WORK INSTRUCTIONS:
Rewrite the passage of the article on meetings starting with "Why? New research" and going on through "Mr. Bonner says.", changing "loudmouth" to "blowhard".

SOURCE EXTRACT:
━━━━━━━━
It's a matter of fact: We don't always listen to the most fact-filled person in the room. When in meetings, we often don't opt for the opinion of the expert. Instead, we defer to the loudest person in the room--which will be great for their ego, but awful for our decisions.
Why? New research from the University of Utah and Idaho State University helps us to see why we follow the loudmouth. According to a Wall Street Journal blog:
People tend to rely too much on “messy proxies for expertise”--such as a speaker’s confidence level, extroversion, gender and/or race--and not enough on the content of his or her contributions, when making judgments about expertise, says Mr. Bonner, (the study's lead author). Doing so can be costly if the group doesn’t heed those with the most relevant knowledge, Mr. Bonner says.
We tend to guess at who the expert is, Bonner says, though confidence doesn't necessarily correlate with expertise.
But the gift of gab problem isn't so pronounced in subjective tasks like idea generation, Bonner says. It's more a problem for when there's a clearly correct answer, for example, when you're figuring out the number of products you'll ship next week.
So here's a clear problem. What to do about it?
We've spent some time contemplating meeting malfeasance at Fast Company. Here are a few of our solutions:
* Recognize that meetings get off track for many reasons. Find out why.
* Invest in (creative) solitude. Kellogg management professor and Creative Conspiracy author Leigh Thompson has an idea for productive, well-communicated isolation:
Let the independent start the day in her cave, free of email, drop-in meetings, and other subtle suckers of productivity. Then have everybody assemble around the campfire at a regular hour--like maybe around lunchtime.
━━━━━━━━
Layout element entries
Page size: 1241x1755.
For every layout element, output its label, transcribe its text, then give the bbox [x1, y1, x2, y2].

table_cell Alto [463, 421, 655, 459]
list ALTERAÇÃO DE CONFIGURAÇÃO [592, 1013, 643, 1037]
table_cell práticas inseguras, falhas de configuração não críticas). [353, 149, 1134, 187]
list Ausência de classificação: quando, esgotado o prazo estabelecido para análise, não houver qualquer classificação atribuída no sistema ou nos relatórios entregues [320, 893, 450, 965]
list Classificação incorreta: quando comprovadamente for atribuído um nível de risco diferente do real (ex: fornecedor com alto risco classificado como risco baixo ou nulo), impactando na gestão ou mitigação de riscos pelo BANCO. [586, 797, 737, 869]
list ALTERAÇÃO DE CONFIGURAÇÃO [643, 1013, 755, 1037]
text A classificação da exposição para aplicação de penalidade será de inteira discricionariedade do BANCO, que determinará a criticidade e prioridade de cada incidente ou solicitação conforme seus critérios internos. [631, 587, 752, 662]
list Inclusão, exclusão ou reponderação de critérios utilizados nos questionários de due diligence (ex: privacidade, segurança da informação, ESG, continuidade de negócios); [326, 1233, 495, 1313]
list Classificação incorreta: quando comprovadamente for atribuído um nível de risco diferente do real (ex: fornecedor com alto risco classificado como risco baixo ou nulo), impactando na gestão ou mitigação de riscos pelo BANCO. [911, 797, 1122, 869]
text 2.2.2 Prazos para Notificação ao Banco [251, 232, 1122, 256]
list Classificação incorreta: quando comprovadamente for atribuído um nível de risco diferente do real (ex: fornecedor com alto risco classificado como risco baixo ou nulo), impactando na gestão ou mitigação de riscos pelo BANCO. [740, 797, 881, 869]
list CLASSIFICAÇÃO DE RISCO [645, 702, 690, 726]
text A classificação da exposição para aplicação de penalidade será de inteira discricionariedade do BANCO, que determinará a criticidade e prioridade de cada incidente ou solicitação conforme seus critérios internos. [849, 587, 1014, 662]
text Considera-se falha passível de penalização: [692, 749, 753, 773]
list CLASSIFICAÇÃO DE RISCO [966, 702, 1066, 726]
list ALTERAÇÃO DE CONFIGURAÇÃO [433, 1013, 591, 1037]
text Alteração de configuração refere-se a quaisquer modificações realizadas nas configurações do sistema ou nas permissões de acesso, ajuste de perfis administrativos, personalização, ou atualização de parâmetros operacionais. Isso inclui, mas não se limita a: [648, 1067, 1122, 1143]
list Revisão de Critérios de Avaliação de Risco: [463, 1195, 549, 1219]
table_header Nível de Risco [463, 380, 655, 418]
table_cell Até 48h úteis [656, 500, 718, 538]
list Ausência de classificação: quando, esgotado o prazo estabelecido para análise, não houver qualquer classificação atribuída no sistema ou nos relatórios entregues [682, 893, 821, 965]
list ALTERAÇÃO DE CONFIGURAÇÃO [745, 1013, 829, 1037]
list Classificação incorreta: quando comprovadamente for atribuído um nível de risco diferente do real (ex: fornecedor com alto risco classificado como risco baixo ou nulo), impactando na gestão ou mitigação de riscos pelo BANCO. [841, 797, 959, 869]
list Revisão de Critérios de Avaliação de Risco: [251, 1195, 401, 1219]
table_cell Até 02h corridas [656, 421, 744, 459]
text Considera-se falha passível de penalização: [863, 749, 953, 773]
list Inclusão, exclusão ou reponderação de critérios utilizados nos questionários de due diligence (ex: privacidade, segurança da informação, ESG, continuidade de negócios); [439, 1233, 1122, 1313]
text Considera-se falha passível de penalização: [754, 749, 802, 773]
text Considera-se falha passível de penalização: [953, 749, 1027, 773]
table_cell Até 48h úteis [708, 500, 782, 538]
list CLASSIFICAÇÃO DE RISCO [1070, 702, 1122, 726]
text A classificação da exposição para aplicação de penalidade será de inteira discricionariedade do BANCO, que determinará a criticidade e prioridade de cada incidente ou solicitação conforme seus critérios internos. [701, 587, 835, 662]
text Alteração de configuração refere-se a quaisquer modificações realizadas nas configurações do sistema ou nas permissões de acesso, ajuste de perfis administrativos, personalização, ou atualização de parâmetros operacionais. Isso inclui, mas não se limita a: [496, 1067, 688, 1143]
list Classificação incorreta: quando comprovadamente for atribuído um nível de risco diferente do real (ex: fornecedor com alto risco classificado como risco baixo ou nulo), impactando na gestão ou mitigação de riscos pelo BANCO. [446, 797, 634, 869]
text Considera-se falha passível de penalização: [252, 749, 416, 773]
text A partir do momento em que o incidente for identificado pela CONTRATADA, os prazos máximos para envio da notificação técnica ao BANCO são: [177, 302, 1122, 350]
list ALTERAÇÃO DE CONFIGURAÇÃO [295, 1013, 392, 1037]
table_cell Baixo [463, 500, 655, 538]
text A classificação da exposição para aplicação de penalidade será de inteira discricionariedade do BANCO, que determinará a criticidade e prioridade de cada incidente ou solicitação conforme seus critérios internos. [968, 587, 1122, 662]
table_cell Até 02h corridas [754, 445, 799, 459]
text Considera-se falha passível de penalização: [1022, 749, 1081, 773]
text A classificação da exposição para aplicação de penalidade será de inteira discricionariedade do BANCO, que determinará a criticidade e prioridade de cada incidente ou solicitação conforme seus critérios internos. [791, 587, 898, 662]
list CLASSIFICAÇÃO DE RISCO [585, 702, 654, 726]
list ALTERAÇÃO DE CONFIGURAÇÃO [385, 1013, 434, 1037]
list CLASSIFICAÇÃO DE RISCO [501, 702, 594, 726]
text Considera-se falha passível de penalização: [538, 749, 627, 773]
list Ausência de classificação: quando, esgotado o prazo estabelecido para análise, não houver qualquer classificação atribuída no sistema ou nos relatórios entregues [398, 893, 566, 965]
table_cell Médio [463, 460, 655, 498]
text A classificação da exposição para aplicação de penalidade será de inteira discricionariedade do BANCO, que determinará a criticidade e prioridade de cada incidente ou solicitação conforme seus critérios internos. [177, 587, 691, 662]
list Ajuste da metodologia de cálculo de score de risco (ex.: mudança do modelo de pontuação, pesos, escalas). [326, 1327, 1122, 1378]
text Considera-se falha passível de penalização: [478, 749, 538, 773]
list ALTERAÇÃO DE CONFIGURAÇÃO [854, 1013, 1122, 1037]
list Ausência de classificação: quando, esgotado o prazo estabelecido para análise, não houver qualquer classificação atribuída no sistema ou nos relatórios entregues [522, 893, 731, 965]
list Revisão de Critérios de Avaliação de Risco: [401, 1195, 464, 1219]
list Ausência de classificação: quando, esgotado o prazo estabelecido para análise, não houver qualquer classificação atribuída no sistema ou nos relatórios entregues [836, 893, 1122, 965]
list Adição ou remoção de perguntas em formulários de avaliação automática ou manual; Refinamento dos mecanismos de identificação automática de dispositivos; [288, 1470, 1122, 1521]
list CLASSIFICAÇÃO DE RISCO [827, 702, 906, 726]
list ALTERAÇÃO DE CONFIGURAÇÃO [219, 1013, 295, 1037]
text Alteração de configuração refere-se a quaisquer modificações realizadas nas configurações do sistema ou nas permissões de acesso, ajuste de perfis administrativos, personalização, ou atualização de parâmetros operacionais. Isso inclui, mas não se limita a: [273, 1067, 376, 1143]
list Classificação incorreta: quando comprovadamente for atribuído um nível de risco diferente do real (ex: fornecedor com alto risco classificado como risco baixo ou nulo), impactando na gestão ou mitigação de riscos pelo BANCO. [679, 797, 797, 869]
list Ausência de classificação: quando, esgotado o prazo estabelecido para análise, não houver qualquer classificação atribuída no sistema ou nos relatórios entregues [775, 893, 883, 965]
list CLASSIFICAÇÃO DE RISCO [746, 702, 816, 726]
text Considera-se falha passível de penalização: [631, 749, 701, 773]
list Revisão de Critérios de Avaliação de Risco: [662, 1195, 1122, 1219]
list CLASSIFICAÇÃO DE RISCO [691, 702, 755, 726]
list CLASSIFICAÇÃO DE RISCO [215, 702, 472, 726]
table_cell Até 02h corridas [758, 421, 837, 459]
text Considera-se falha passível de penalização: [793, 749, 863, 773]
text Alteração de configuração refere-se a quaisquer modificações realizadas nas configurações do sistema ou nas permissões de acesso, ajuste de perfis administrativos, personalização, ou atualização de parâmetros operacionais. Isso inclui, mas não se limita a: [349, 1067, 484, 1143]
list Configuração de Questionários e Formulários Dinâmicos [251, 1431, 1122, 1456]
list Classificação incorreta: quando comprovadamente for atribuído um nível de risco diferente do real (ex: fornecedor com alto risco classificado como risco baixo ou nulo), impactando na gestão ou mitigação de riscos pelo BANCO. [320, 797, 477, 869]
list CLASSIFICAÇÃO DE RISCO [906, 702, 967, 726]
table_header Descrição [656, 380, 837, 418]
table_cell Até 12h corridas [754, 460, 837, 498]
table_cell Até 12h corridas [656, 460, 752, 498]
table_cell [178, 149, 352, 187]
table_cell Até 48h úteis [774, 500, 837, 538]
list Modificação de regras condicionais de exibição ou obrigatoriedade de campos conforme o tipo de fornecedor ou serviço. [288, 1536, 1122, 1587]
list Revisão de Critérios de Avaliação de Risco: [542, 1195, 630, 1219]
━━━━━━━━
SOLUTION FOR THIS EXERCISE:
Why? New research from the University of Utah and Idaho State University helps us to see why we follow the blowhard. According to a Wall Street Journal blog:
People tend to rely too much on “messy proxies for expertise”--such as a speaker’s confidence level, extroversion, gender and/or race--and not enough on the content of his or her contributions, when making judgments about expertise, says Mr. Bonner, (the study's lead author). Doing so can be costly if the group doesn’t heed those with the most relevant knowledge, Mr. Bonner says.